*** Opening Selected text ***

The Dark and the Light

Believing Jews have a mission in life and are in no hurry to experience what comes later

Sometimes, a single line from a classic text can define the  essence  of a culture. One of the most celebrated lines in modern  English literature is  by the renowned Welsh poet, Dylan Thomas: Do not go gentle into that good night/Rage, rage against the dying of the light….

This is a powerful clarion call not to surrender meekly to the infirmities of old age (the “dying of the light”) and to that which inexorably follows old age (“that good night”), but to fight it vigorously every step of the way down. The poem is a combination of melancholy at the inevitability of the night that follows the day, together with a desperate cry to hold on, literally, for dear life .

On the same subject of old age and beyond, King David, lehavdil, in his Tehillim 92:15 says: “Od yenuvun b’seivah… —The righteous will still be fruitful in old age, vigorous and fresh will they be….” His is a message not of anger and struggle with reality, but of calm and peace — not resistance, but optimism and acceptance.

Dylan Thomas is an eloquent advocate for this world and its innate worth. Do not passively leave this world, because, he writes, beyond this world is only darkness and night.

*** Closing Selected text ***
*** Opening Listed records ***

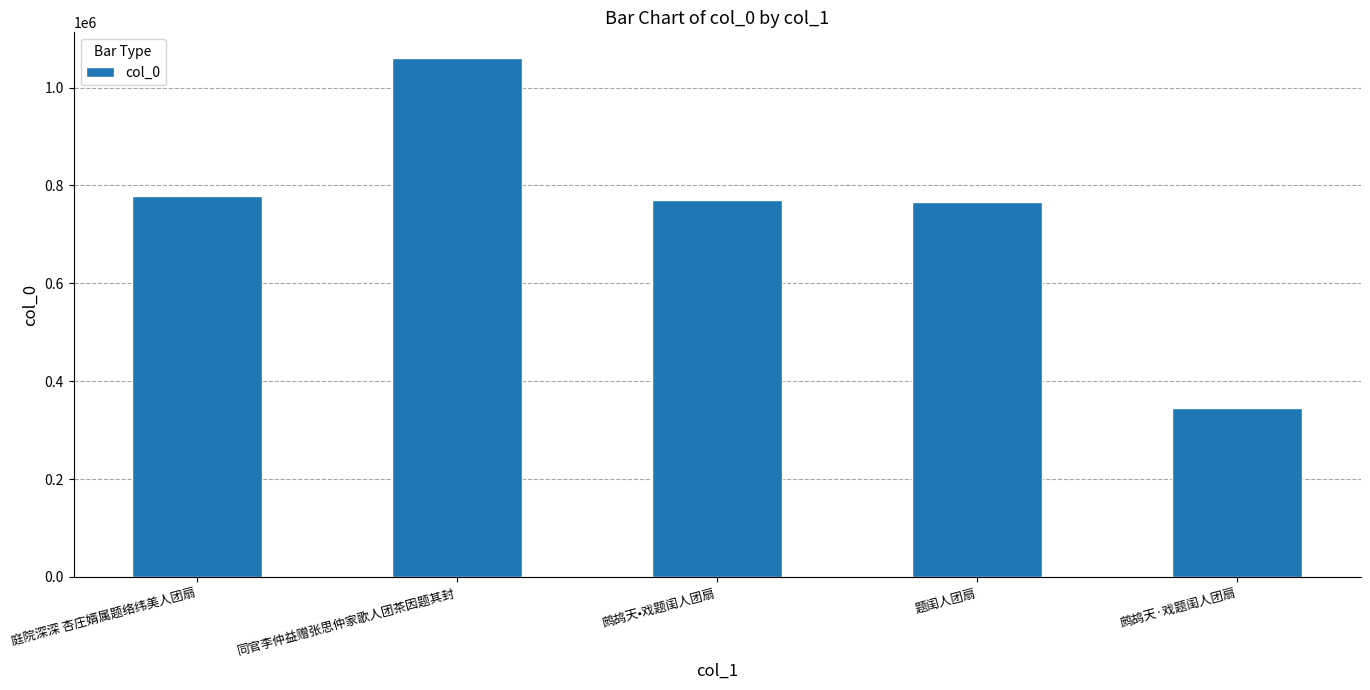

At which category does the chart reach its peak across all series?

同官李仲益赠张思仲家歌人团茶因题其封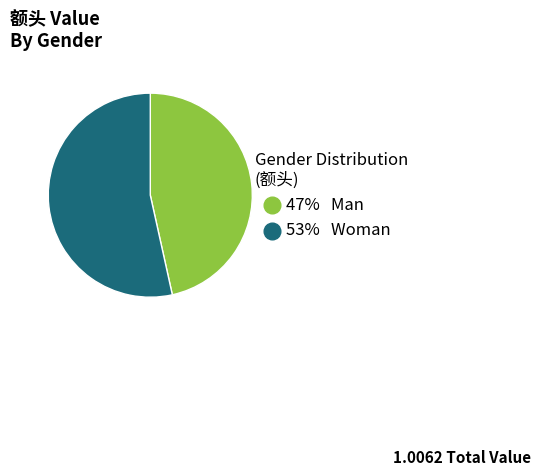

Is there any slice that represents more than half of the pie?

Yes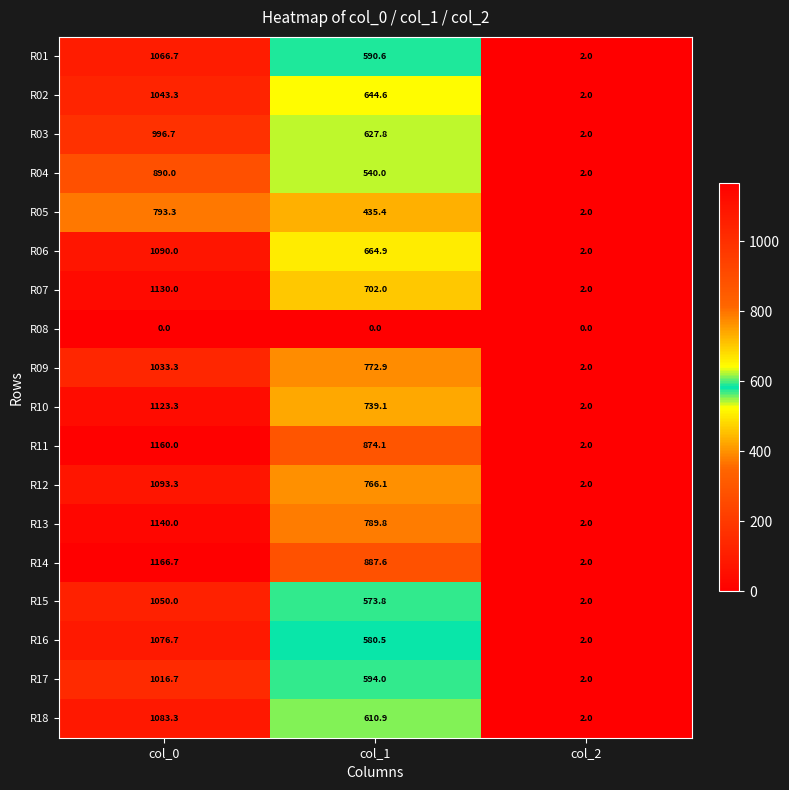

The R11 series shows 1373.2 at col_1. True or false?

False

*** Closing Listed records ***

In the text on old age, what message does King David's verse carry instead of anger and struggle with reality? Rely only on the text and not on the data for what follows.

● Result of this task
His message is one of calm and peace, optimism and acceptance.